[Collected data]
***
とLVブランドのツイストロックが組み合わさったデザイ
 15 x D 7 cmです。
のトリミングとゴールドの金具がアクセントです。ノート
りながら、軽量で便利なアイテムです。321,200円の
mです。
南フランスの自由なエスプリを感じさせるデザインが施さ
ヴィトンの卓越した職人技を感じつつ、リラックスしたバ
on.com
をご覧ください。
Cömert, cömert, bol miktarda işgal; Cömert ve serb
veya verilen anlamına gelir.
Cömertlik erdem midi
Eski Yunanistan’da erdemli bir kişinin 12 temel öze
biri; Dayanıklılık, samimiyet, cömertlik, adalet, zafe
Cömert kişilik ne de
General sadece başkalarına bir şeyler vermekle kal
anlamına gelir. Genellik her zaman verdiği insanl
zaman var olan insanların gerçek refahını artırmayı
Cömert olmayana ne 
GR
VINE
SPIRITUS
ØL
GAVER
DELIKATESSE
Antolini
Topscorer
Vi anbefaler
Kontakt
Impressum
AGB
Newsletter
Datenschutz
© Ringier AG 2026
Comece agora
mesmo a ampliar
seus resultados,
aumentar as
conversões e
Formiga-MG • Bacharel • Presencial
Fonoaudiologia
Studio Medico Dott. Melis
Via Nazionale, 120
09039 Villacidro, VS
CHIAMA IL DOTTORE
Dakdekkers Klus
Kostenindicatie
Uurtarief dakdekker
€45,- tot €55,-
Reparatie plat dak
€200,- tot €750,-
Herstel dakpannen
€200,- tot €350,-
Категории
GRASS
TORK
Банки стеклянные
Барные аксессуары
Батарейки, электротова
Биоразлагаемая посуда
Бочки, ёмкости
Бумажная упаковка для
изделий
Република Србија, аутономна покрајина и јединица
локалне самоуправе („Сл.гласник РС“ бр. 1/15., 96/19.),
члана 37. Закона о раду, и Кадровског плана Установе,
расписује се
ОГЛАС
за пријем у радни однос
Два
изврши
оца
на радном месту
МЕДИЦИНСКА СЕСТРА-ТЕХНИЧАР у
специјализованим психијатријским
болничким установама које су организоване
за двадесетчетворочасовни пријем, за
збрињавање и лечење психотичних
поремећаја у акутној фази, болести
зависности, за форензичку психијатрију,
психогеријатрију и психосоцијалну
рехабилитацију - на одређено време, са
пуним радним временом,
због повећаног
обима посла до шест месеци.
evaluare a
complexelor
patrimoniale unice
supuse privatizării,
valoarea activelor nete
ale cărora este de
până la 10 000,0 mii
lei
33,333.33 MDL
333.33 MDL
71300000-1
***
§ **What this task involves**
Every line above from the line with "Бумажная упаковка для" to the line with "због повећаног" is wanted, ends included; write them out exactly and add no other line.

§ **Answer for the task**
Бумажная упаковка для
изделий
Република Србија, аутономна покрајина и јединица
локалне самоуправе („Сл.гласник РС“ бр. 1/15., 96/19.),
члана 37. Закона о раду, и Кадровског плана Установе,
расписује се
ОГЛАС
за пријем у радни однос
Два
изврши
оца
на радном месту
МЕДИЦИНСКА СЕСТРА-ТЕХНИЧАР у
специјализованим психијатријским
болничким установама које су организоване
за двадесетчетворочасовни пријем, за
збрињавање и лечење психотичних
поремећаја у акутној фази, болести
зависности, за форензичку психијатрију,
психогеријатрију и психосоцијалну
рехабилитацију - на одређено време, са
пуним радним временом,
због повећаног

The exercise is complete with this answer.